Wheeler, who also voted against Arnel's General Plan amendment, accused the other council members of being "out of touch" with the people they represent.
"(The City Council) approved 3.5 million square feet of office space. The only alternative for the voters was to get a referendum," he said.
Goldberger added: "These decisions will impact not only those residents living north of the San Diego Freeway, but it will eventually impact the whole city because of added transportation and housing needs."
City Clerk Eileen Phinney said residents have 30 days to collect signatures for the referendums. Phinney said 15%, or 6,420, of the 42,801 registered voters in Costa Mesa must sign each petition for the referendums to be placed on the June 7 ballot.

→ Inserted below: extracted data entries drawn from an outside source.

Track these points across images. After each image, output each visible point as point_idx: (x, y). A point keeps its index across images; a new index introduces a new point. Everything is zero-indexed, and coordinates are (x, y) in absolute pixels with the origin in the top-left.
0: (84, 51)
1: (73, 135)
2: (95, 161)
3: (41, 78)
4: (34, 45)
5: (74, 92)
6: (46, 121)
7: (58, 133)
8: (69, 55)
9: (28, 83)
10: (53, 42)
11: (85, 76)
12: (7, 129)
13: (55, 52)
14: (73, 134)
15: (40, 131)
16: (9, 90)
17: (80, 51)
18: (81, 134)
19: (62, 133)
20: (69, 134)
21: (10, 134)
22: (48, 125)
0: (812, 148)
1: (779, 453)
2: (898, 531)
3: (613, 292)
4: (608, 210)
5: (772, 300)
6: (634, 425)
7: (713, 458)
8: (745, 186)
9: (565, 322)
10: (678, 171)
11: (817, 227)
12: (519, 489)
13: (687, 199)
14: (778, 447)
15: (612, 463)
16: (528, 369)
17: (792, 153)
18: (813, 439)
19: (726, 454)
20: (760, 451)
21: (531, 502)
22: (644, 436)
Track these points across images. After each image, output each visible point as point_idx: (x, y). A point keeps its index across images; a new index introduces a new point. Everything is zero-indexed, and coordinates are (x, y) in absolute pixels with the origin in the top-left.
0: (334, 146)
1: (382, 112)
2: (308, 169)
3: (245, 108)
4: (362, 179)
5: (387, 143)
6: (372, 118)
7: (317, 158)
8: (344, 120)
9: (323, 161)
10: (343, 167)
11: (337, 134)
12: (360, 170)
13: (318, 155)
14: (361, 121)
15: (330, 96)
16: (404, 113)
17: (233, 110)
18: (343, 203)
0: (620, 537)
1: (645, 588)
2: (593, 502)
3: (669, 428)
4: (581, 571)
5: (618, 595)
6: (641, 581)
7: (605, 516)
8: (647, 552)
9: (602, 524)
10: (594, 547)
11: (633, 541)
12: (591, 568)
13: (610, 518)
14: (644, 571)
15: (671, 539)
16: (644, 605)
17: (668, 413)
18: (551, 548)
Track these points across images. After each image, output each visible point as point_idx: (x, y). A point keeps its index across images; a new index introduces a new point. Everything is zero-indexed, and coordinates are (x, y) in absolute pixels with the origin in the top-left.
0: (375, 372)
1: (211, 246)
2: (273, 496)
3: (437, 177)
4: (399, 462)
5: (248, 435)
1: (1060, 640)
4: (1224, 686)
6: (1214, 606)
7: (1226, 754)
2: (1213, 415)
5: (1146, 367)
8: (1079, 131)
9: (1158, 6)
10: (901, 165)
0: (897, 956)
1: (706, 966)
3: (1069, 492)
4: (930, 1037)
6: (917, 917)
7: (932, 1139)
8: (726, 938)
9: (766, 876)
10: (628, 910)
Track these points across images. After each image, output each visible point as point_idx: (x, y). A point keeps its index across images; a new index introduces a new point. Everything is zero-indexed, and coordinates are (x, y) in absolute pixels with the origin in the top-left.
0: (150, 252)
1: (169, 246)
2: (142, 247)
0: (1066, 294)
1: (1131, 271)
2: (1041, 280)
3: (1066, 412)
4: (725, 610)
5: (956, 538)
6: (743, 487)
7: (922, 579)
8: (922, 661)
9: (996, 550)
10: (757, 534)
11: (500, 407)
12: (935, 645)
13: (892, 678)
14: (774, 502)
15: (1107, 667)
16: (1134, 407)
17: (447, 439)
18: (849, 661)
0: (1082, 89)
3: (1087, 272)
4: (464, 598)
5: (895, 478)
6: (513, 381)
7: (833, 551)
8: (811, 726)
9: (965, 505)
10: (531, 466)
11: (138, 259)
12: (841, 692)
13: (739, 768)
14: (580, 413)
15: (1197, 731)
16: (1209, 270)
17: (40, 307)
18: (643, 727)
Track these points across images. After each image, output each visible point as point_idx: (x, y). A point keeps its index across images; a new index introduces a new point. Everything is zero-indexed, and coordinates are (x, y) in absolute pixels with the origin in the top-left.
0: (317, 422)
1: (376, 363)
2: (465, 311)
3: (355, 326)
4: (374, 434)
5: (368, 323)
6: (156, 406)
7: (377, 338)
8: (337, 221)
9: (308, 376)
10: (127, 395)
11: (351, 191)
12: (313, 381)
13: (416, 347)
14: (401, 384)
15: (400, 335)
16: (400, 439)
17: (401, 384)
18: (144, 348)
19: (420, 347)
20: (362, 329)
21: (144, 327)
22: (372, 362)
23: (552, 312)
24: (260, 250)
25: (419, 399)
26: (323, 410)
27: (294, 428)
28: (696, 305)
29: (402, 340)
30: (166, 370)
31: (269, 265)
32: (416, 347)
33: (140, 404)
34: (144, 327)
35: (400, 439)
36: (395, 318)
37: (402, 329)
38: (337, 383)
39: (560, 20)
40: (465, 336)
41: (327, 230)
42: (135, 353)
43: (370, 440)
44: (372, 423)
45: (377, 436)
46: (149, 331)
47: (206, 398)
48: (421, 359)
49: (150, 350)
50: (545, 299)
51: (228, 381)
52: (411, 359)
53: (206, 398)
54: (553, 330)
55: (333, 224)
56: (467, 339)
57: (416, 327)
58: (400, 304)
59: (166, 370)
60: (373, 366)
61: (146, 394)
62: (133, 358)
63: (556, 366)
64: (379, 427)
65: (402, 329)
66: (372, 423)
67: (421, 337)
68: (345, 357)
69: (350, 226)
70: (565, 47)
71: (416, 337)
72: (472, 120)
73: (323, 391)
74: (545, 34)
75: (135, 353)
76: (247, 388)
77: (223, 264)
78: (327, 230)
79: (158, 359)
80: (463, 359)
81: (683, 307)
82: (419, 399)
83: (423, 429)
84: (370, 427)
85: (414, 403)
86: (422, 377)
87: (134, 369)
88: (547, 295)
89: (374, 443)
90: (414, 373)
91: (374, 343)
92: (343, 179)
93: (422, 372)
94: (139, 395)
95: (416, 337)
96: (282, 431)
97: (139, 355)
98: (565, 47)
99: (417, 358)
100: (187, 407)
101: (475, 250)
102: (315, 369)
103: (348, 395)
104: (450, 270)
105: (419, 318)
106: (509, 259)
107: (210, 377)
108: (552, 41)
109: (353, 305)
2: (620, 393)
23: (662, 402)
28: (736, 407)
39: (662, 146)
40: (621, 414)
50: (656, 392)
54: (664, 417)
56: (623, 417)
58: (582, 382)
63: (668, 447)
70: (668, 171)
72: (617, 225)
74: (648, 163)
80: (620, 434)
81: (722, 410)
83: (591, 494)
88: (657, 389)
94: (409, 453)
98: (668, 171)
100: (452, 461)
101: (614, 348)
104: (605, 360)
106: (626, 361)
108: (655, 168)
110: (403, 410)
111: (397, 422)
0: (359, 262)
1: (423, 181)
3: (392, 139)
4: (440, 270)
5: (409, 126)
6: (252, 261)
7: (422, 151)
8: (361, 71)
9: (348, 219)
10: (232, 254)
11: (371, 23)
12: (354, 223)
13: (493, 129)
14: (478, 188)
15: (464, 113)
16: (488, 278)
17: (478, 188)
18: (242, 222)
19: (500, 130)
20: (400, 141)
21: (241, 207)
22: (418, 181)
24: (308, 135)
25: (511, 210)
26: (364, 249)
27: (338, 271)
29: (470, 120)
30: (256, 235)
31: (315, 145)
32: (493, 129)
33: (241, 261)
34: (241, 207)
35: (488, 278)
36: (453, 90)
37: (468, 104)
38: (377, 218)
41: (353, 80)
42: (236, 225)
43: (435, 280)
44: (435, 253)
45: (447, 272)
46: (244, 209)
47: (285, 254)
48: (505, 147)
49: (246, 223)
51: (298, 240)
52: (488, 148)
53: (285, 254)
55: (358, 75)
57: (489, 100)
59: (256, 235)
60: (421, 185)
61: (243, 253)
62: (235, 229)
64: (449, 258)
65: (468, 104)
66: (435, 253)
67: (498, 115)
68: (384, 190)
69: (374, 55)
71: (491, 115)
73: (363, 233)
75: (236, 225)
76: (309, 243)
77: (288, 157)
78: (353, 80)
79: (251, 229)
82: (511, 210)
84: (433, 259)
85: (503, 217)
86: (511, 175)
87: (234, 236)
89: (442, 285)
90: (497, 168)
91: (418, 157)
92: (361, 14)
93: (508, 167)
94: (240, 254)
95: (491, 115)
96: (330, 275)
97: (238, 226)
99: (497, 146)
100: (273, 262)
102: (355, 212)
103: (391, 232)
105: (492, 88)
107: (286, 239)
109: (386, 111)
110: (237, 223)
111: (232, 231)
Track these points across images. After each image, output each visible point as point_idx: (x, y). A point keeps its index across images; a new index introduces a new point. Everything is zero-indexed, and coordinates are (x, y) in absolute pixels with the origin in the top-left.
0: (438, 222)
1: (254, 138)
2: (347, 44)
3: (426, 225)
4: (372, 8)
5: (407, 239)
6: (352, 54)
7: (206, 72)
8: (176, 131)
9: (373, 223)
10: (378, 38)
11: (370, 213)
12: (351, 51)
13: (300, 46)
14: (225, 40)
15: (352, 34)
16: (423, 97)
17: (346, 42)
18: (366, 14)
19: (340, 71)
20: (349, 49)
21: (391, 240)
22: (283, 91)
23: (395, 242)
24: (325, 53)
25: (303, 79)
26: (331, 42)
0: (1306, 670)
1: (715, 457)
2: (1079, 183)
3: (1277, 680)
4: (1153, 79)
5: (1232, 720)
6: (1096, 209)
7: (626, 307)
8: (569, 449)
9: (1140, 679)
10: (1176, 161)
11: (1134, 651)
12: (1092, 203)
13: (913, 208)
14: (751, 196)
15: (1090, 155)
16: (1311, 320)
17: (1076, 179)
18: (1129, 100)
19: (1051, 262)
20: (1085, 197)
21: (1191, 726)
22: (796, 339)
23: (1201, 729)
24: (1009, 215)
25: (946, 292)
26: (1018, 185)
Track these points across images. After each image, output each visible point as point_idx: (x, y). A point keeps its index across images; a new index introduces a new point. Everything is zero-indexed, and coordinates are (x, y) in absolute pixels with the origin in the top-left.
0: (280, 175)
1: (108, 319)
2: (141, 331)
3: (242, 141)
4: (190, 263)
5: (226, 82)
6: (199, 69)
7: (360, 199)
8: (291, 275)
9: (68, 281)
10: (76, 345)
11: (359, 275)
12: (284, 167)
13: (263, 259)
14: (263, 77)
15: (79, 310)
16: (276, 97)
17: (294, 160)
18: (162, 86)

If 10%, or 4,280, of the registered voters sign the petitions, the referendums would be placed on the Nov. 8 ballot, she said.
If enough signatures are gathered to qualify, the City Council will have the option of rescinding the action on each project or putting the separate issues on the ballot, City Atty. Tom Wood said.
Arnel's development calls for three office towers to be built on 12 acres of farmland bordered by South Coast Drive, Bear Street and the San Diego Freeway. It will include 4-story, 6-story and 12-story structures totaling 460,000 square feet, plus 4-level and 6-level parking garages.
Residents opposed to the development contend that Metro Pointe would cause further problems to the area's already-unstable water table and result in an increase in noise and traffic in the area.
The General Plan amendment won by Segerstrom sets limits on the eight, density and traffic for the site, which is north of the San Diego Freeway between Harbor Boulevard and Fairview Road.
However, the project was halted in September when Superior Court Judge Tully Seymour ruled that the General Plan and the environmental impact report for the area were inadequate.